▶ **RECORDS**:
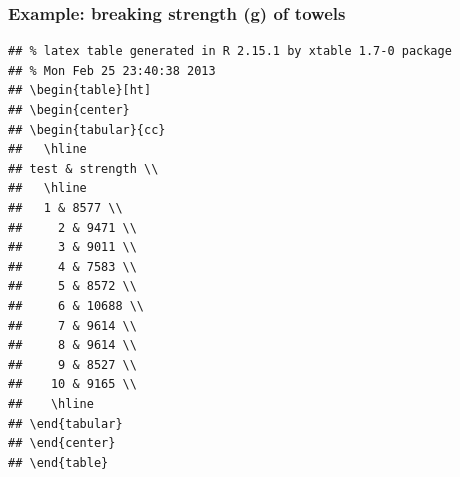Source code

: \documentclass[handout]{beamer}\usepackage{graphicx, color}
\makeatletter
\newenvironment{kframe}{%
 \def\at@end@of@kframe{}%
 \ifinner\ifhmode%
  \def\at@end@of@kframe{\end{minipage}}%
  \begin{minipage}{\columnwidth}%
 \fi\fi%
 \def\FrameCommand##1{\hskip\@totalleftmargin \hskip-\fboxsep
 \colorbox{shadecolor}{##1}\hskip-\fboxsep
     \hskip-\linewidth \hskip-\@totalleftmargin \hskip\columnwidth}%
 \MakeFramed {\advance\hsize-\width
   \@totalleftmargin\z@ \linewidth\hsize
   \@setminipage}}%
 {\par\unskip\endMakeFramed%
 \at@end@of@kframe}
\newenvironment{knitrout}{}{} %
\numberwithin{equation}{section}
\makeatother
\begin{document}
\begin{frame}[fragile]
\frametitle{Example: breaking strength (g) of towels}

\begin{knitrout}
\color{fgcolor}\begin{kframe}
\begin{verbatim}
## % latex table generated in R 2.15.1 by xtable 1.7-0 package
## % Mon Feb 25 23:40:38 2013
## \begin{table}[ht]
## \begin{center}
## \begin{tabular}{cc}
##   \hline
## test & strength \\ 
##   \hline
##   1 & 8577 \\ 
##     2 & 9471 \\ 
##     3 & 9011 \\ 
##     4 & 7583 \\ 
##     5 & 8572 \\ 
##     6 & 10688 \\ 
##     7 & 9614 \\ 
##     8 & 9614 \\ 
##     9 & 8527 \\ 
##    10 & 9165 \\ 
##    \hline
## \end{tabular}
## \end{center}
## \end{table}
\end{verbatim}
\end{kframe}
\end{knitrout}


\end{frame}
\end{document}
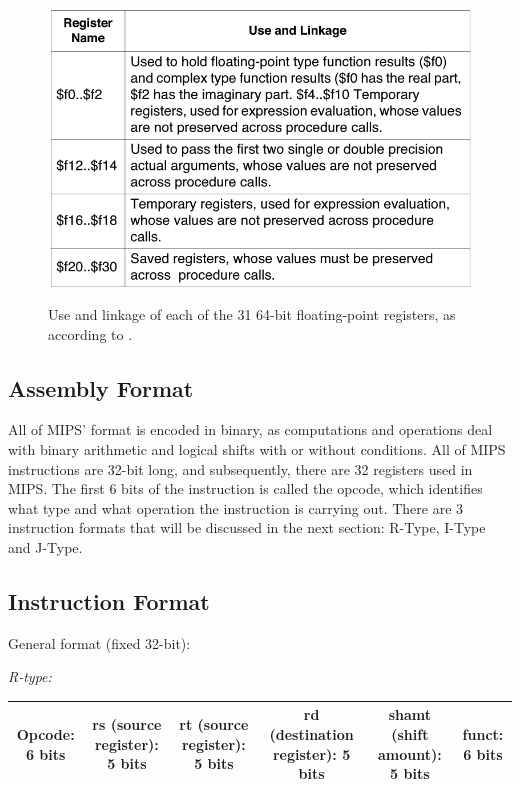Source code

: \documentclass[parskip=half, fontsize=12pt]{scrartcl}
\begin{document}
\begin{figure}[H]
    \includegraphics[height=8cm]{fpr-names}
    \caption{Use and linkage of each of the 31 64-bit floating-point
    registers, as according to \protect\cite[Table~1-3]{mips-programmers-guide}.}
\end{figure}

\subsection{Assembly Format}

All of MIPS' format is encoded in binary, as computations and operations
deal with binary arithmetic and logical shifts with or without
conditions. All of MIPS instructions are 32-bit long, and subsequently,
there are 32 registers used in MIPS. The first 6 bits of the instruction
is called the opcode, which identifies what type and what operation the
instruction is carrying out. There are 3 instruction formats that will
be discussed in the next section: R-Type, I-Type and J-Type.

\subsection{Instruction Format}

General format (fixed 32-bit):

\emph{R-type:}

\begin{tabularx}{\textwidth}{@{}|C|C|C|C|C|C|@{}}
    \hline
    Opcode: 6 bits & rs (source register): 5 bits & rt (source register): 5 bits & rd (destination register): 5 bits & shamt (shift amount): 5 bits & funct: 6 bits \\
    \hline
\end{tabularx}
\end{document}
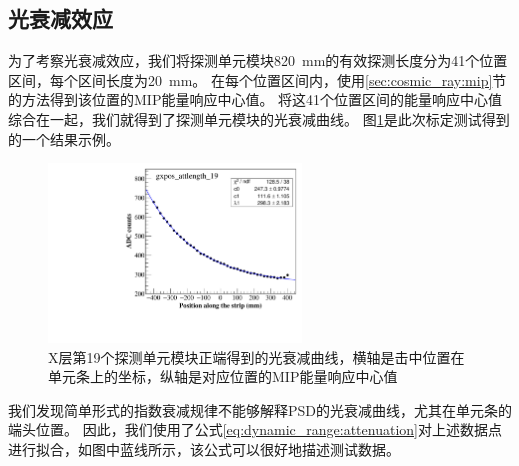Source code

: \subsection{光衰减效应}
\label{sec:cosmic_ray:attenuation}
为了考察光衰减效应，我们将探测单元模块\SI{820}{mm}的有效探测长度分为41个位置区间，每个区间长度为\SI{20}{mm}。
在每个位置区间内，使用\ref{sec:cosmic_ray:mip}节的方法得到该位置的MIP能量响应中心值。
将这41个位置区间的能量响应中心值综合在一起，我们就得到了探测单元模块的光衰减曲线。
图\ref{fig:cosmic_ray:attenuation_example}是此次标定测试得到的一个结果示例。
\begin{figure}[htbp]
	\centering
	\includegraphics[width=0.60\textwidth]{chap/cosmic_ray/fig/attenuation_example.pdf}
	\caption{X层第19个探测单元模块正端得到的光衰减曲线，横轴是击中位置在单元条上的坐标，纵轴是对应位置的MIP能量响应中心值}
	\label{fig:cosmic_ray:attenuation_example}
\end{figure}
我们发现简单形式的指数衰减规律不能够解释PSD的光衰减曲线，尤其在单元条的端头位置。
因此，我们使用了公式\ref{eq:dynamic_range:attenuation}对上述数据点进行拟合，如图中蓝线所示，该公式可以很好地描述测试数据。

▶ **TASK TO COMPLETE**: Filter the listing down to the lines holding the word "linewidth", and return those.

▶ **TASK ANSWER**:
     \hskip-\linewidth \hskip-\@totalleftmargin \hskip\columnwidth}%
   \@totalleftmargin\z@ \linewidth\hsize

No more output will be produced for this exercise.